• [JOB ITEM] Could you print the stretch of lines below from the one with "workforce learning, and publishing" through the one with "Valid for select", exactly as they stand and without any pictures?

• [DATA SUPPLIED]
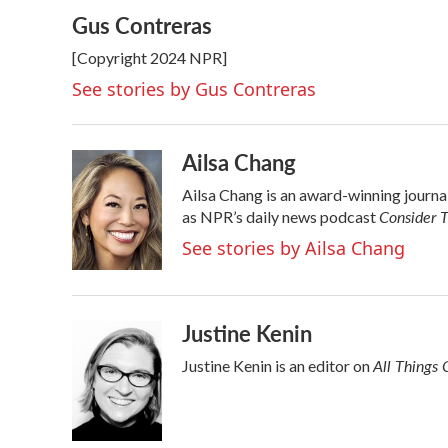
a
w
i
m
Gus Contreras
c
i
n
a
e
t
k
i
[Copyright 2024 NPR]
b
t
e
l
o
e
d
See stories by Gus Contreras
o
r
I
k
n
Ailsa Chang
Ailsa Chang is an award-winning journ
Consider T
as NPR’s daily news podcast
See stories by Ailsa Chang
Justine Kenin
All Things 
Justine Kenin is an editor on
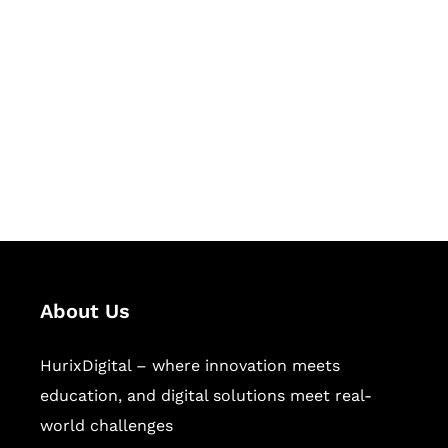
Let's Collaborate &
Succeed Together
Hurix Digital provides custom
solutions for digital learning and
publishing across education,
workforce learning, and publishing
sectors.
About Us
HurixDigital – where innovation meets
education, and digital solutions meet real-
world challenges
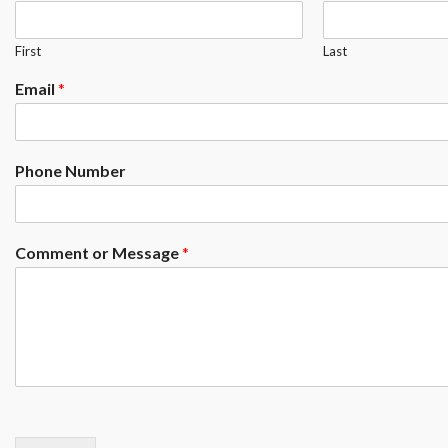
First
Last
Email
*
Phone Number
Comment or Message
*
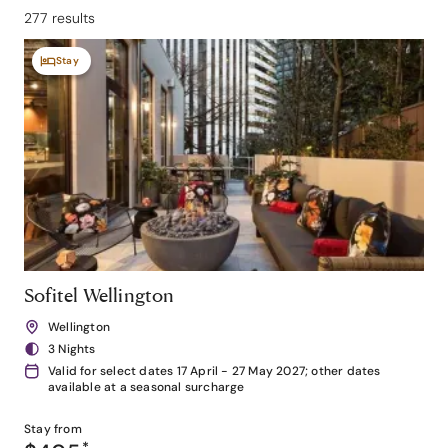
277 results
Stay
Sofitel Wellington
Wellington
3 Nights
Valid for select dates 17 April - 27 May 2027; other dates
available at a seasonal surcharge
Stay from
*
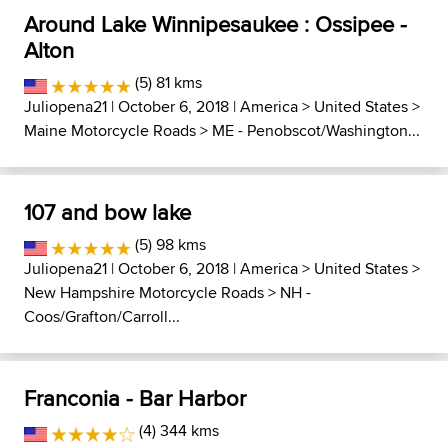
Around Lake Winnipesaukee : Ossipee -
Alton
(5) 81 kms
Juliopena21
| October 6, 2018 |
America
>
United States
>
Maine Motorcycle Roads
>
ME - Penobscot/Washington...
107 and bow lake
(5) 98 kms
Juliopena21
| October 6, 2018 |
America
>
United States
>
New Hampshire Motorcycle Roads
>
NH -
Coos/Grafton/Carroll...
Franconia - Bar Harbor
(4) 344 kms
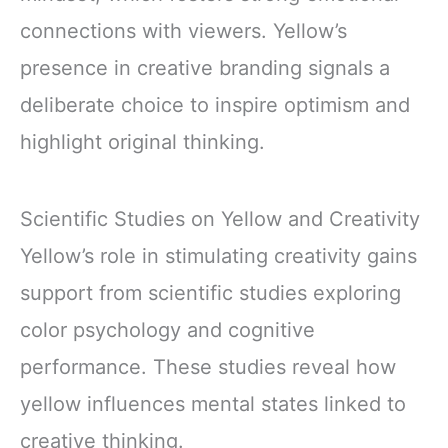
connections with viewers. Yellow’s
presence in creative branding signals a
deliberate choice to inspire optimism and
highlight original thinking.
Scientific Studies on Yellow and Creativity
Yellow’s role in stimulating creativity gains
support from scientific studies exploring
color psychology and cognitive
performance. These studies reveal how
yellow influences mental states linked to
creative thinking.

• [SOLVED EXERCISE]
workforce learning, and publishing
sectors.
About Us
HurixDigital – where innovation meets
education, and digital solutions meet real-
world challenges
First
Last
Email
*
Phone Number
Comment or Message
*
277 results
Stay
Sofitel Wellington
Wellington
3 Nights
Valid for select dates 17 April - 27 May 2027; other dates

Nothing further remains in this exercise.